Sondheim, Stephen Joshua
Related Category: Music: History, Composers, and Performers: Biographies
1930, American composer and lyricist, b. New York City. As a young man, he studied lyric writing with Oscar
Hammerstein 2d, and early in his career he wrote lyrics for Leonard
Bernstein's
West Side Story (1957) and collaborated with Jule Styne in the writing of
Gypsy (1959). Later he composed his own music and lyrics for such musicals as
A Funny Thing Happened on the Way to the Forum (1962),
Company (1970),
Follies (1971),
A Little Night Music (1973),
Pacific Overtures (1976),
Sweeney Todd (1979), and
Merrily We Roll Along (1981). His later works include
Sunday in the Park with George (1984; Pulitzer Prize),
Into the Woods (1987),
Passion (1994),
Assassins (1999), and
Bounce (2003).

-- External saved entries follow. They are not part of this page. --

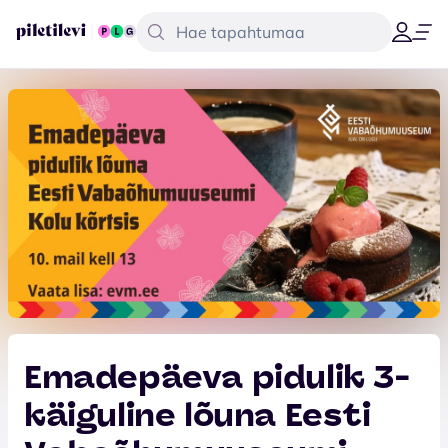
Emadepäeva pidulik 3-
käiguline lõuna Eesti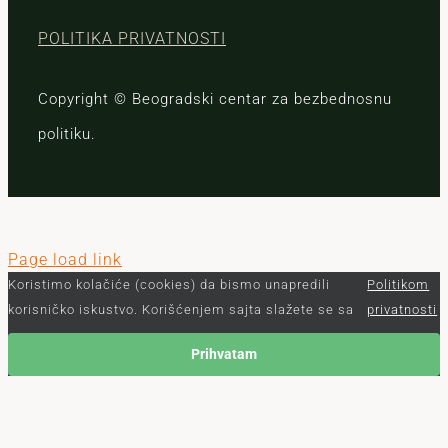
POLITIKA PRIVATNOSTI
Copyright © Beogradski centar za bezbednosnu
politiku.
Page load link
Koristimo kolačiće (cookies) da bismo unapredili
Politikom
korisničko iskustvo. Korišćenjem sajta slažete se sa
privatnosti
Prihvatam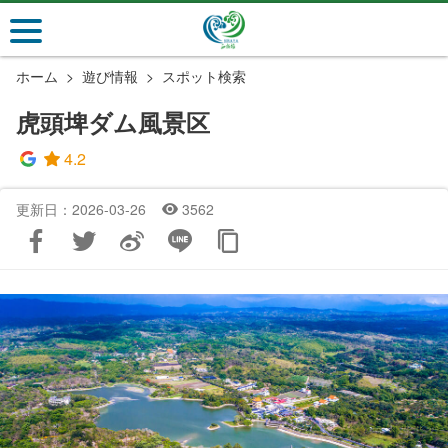
メ
イ
ン
ホーム
遊び情報
スポット検索
コ
ン
虎頭埤ダム風景区
テ
ン
4.2
ツ
セ
更新日：2026-03-26
3562
ク
シ
ョ
ン
に
行
く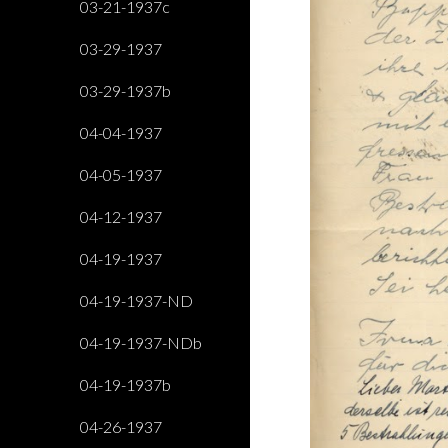
03-21-1937c
03-29-1937
03-29-1937b
04-04-1937
04-05-1937
04-12-1937
04-19-1937
04-19-1937-ND
04-19-1937-NDb
04-19-1937b
04-26-1937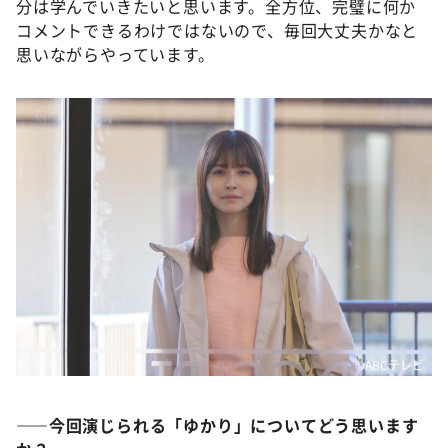
分は学んでいきたいと思います。全方位、完璧に何か
コメントできるわけではないので、毎回大丈夫かなと
思いながらやっています。
©️ABCテレビ
――今回演じられる「ゆかり」についてどう思います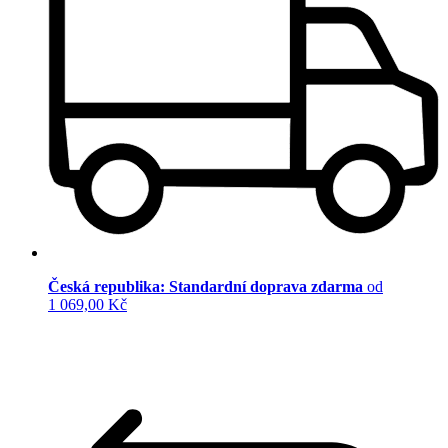
Česká republika: Standardní doprava zdarma
od
1 069,00 Kč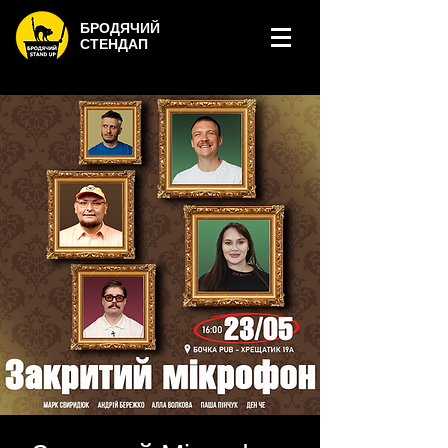
БРОДЯЧИЙ
СТЕНДАП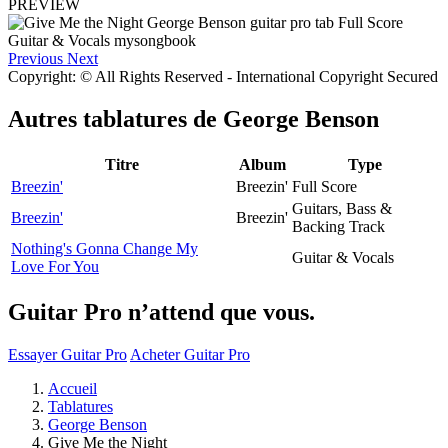
PREVIEW
Previous
Next
Copyright: © All Rights Reserved - International Copyright Secured
Autres tablatures de
George Benson
Titre
Album
Type
Breezin'
Breezin'
Full Score
Guitars, Bass &
Breezin'
Breezin'
Backing Track
Nothing's Gonna Change My
Guitar & Vocals
Love For You
Guitar Pro n’attend que vous.
Essayer Guitar Pro
Acheter Guitar Pro
Accueil
Tablatures
George Benson
Give Me the Night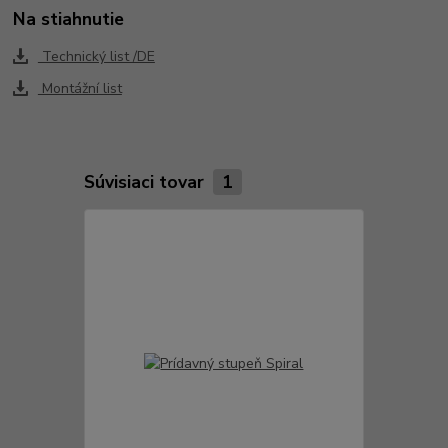
Na stiahnutie
Technický list /DE
Montážní list
Súvisiaci tovar
1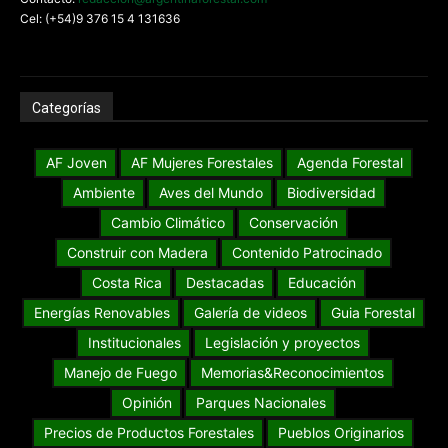
Cel: (+54)9 376 15 4 131636
Categorías
AF Joven
AF Mujeres Forestales
Agenda Forestal
Ambiente
Aves del Mundo
Biodiversidad
Cambio Climático
Conservación
Construir con Madera
Contenido Patrocinado
Costa Rica
Destacadas
Educación
Energías Renovables
Galería de videos
Guia Forestal
Institucionales
Legislación y proyectos
Manejo de Fuego
Memorias&Reconocimientos
Opinión
Parques Nacionales
Precios de Productos Forestales
Pueblos Originarios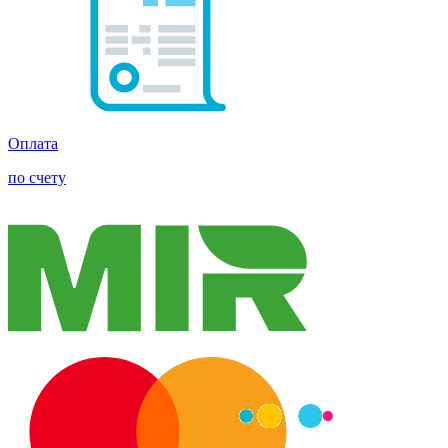
Оплата
по счету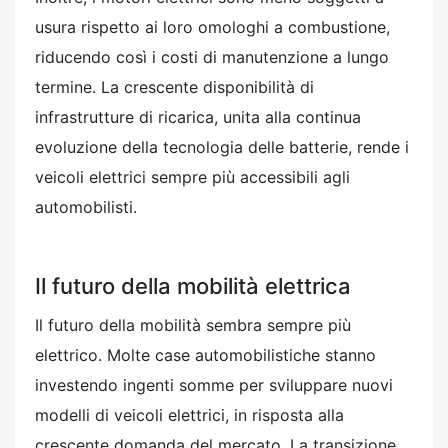
usura rispetto ai loro omologhi a combustione,
riducendo così i costi di manutenzione a lungo
termine. La crescente disponibilità di
infrastrutture di ricarica, unita alla continua
evoluzione della tecnologia delle batterie, rende i
veicoli elettrici sempre più accessibili agli
automobilisti.
Il futuro della mobilità elettrica
Il futuro della mobilità sembra sempre più
elettrico. Molte case automobilistiche stanno
investendo ingenti somme per sviluppare nuovi
modelli di veicoli elettrici, in risposta alla
crescente domanda del mercato. La transizione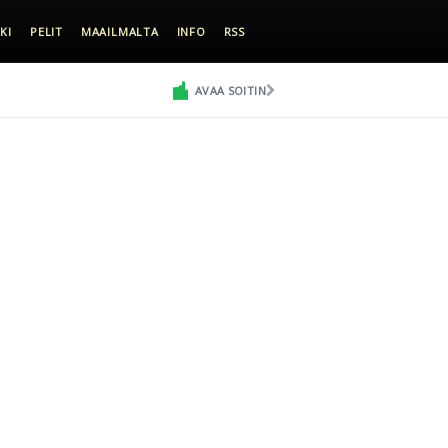
KI
PELIT
MAAILMALTA
INFO
RSS
AVAA SOITIN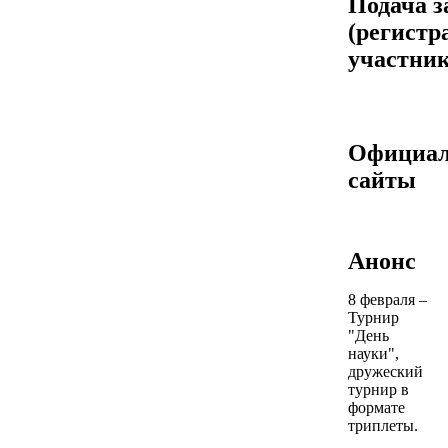
Подача з
(регистр
участник
Официа
сайты
Анонс
8 февраля –
Турнир
"День
науки",
дружеский
турнир в
формате
триплеты.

Widely regarded as the most important figure in the American musical theater of the late 20th cent., Sondheim has expanded the boundaries of lyric writing and subject matter, introduced complex characters and situations, brought a mordant wit and sophisticated lyricism to his words and music, and in the process reinvented the Broadway musical.
See biographies by G. Martin (1993) and M. Secrest (1998); studies by J. Gordon (1990, 1997).